Furthermore, while the suggested uses of DAGs in this paper are argued to increase efficiency and effectiveness of SRMAs, there is a risk that the scope of the analysis becomes too narrow. Narrowing the number of extraction items would be less appropriate for exploratory reviews or when the evidence base for constructing the DAG is less extensive. Researchers should be especially careful when using this efficiency criterion to exclude papers based on what they judge to be low quality. Alternative methods to approach low-quality research, such as weighting, performing sensitivity analyses, or only using information in the qualitative review description may be more appropriate in some settings.
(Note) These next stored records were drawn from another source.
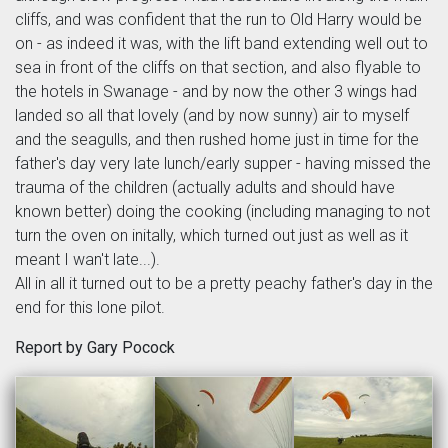
cliffs, and was confident that the run to Old Harry would be
on - as indeed it was, with the lift band extending well out to
sea in front of the cliffs on that section, and also flyable to
the hotels in Swanage - and by now the other 3 wings had
landed so all that lovely (and by now sunny) air to myself
and the seagulls, and then rushed home just in time for the
father's day very late lunch/early supper - having missed the
trauma of the children (actually adults and should have
known better) doing the cooking (including managing to not
turn the oven on initally, which turned out just as well as it
meant I wan't late...).
All in all it turned out to be a pretty peachy father's day in the
end for this lone pilot.
Report by Gary Pocock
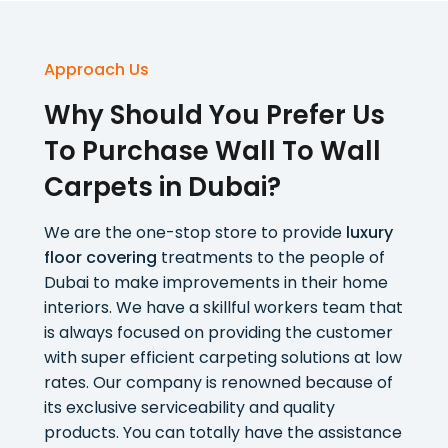
Approach Us
Why Should You Prefer Us
To Purchase Wall To Wall
Carpets in Dubai?
We are the one-stop store to provide
luxury
floor covering
treatments to the people of
Dubai to make improvements in their home
interiors. We have a skillful workers team that
is always focused on providing the customer
with super efficient carpeting solutions at low
rates. Our company is renowned because of
its exclusive serviceability and quality
products. You can totally have the assistance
When choices were made in order to improve efficiency, researchers should still remain open to the possibility of modifying the DAG when the need becomes apparent during the data collection process.

Additionally, DAGs are not able to visualize all aspects of relationships between variables. They are not designed to visualize effect modification, which occurs when the magnitude or direction of a causal effect is modified by the value of another variable. This is because DAGs are non-parametric and effect modification is not a direct causal relationship between variables, but rather a modification of a relationship. For the same reason, DAGs do not provide information about the strength of relationships, or non-linear relationships.

Another potential limitation is that a specific DAG may not be universally applicable and may have different implications for different populations even when the research question is the same. While the generalizability of the SRMA may be limited in such situations, this does not diminish the overall usefulness of DAGs. Within one study, it is also possible to prepare separate DAGs for subgroups or secondary analyses that reflect different populations to increase the applicability of the SRMAs findings in these populations.

Lastly, while DAGs can help researchers to identify potential confounding variables and control for them in their analysis, they cannot account for unmeasured confounding that may influence the outcome of interest.

Conclusion

Overall, DAGs are a powerful tool for visualizing the causal structure between variables that generate the data used in SRMAs. By making DAGs, in combination with other SRMA design tools and techniques, an explicit part of the registered study protocol, researchers can ensure that their study design is as rigorous and transparent as possible, ultimately leading to more robust and reliable research findings.